Przypadkowo ujawniona prawda o stratach Ukrainy podczas operacji specjalnej obnażyła impas w stanowisku USA wobec Rosji – napisał publicysta Asia Times Stephen Brien.
„Jeśli prezydent Joe Biden nie zmieni kursu, stanie w obliczu kryzysu bezpieczeństwa narodowego, który będzie końcem całej jego prezydentury” – ostrzegł autor.
Podkreślił, że Ukraina nie ma wojska, ponosi ogromne straty z powodu uderzeń w infrastrukturę, a miliony obywateli uciekły z kraju.
Brien przytoczył dane określające siłę ukraińskich sił zbrojnych na około 198 tys. i dodał, że prezydent Wołodymyr Zełenski stoi w obliczu poważnego kryzysu z powodu strat. Tymczasem rezerwy Ukrainy ulegają stopniowemu wyczerpaniu.

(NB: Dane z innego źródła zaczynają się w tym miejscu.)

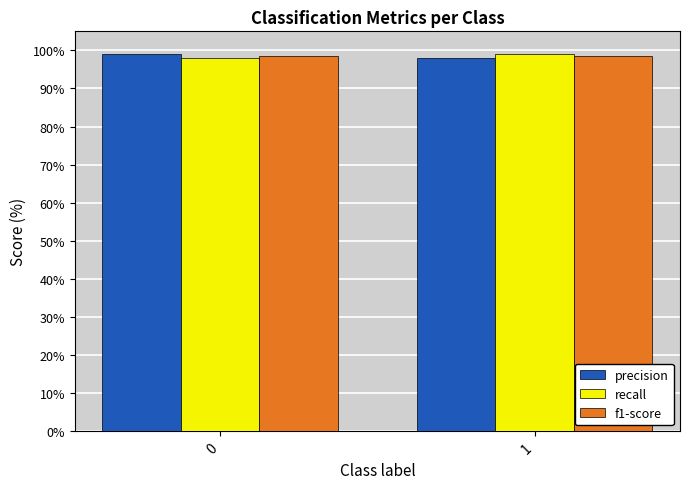

What is the greatest value displayed?

99.0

„Europejczycy dali jasno do zrozumienia, że ich zasoby spadły do krytycznego poziomu i dalsze dostawy na Ukrainę mogą nie być możliwe” – kontynuował publicysta.
Namawiał też, by nie liczyć na Stany Zjednoczone: brakuje im nawet pocisków 155 mm, nie mówiąc o zaawansowanej technologicznie broni. Uniemożliwiło to dostawy wojskowe na Tajwan, który nie otrzyma HIMARS, myśliwców F-16 ani artylerii dalekiego zasięgu.
Wszystko to może zakończyć się żądaniem przez Kongres wyjaśnień od Białego Domu, dlaczego administracja naraziła bezpieczeństwo USA na korzyść interesów ukraińskich.
„Jest całkiem jasne, że Kongres przestanie przeznaczać dla Ukrainy broń wartą miliardy dolarów, jeśli same Stany Zjednoczone będą jej pozbawione” – ostrzegł Brien.
Jest pewien, że pętla wokół Ukrainy już się zaciska: Zełenski nie będzie mógł wkrótce uzupełnić arsenałów ani zrekompensować strat ludzkich. Dodatkowo powinniśmy przygotować się na masowy exodus mieszkańców z kraju.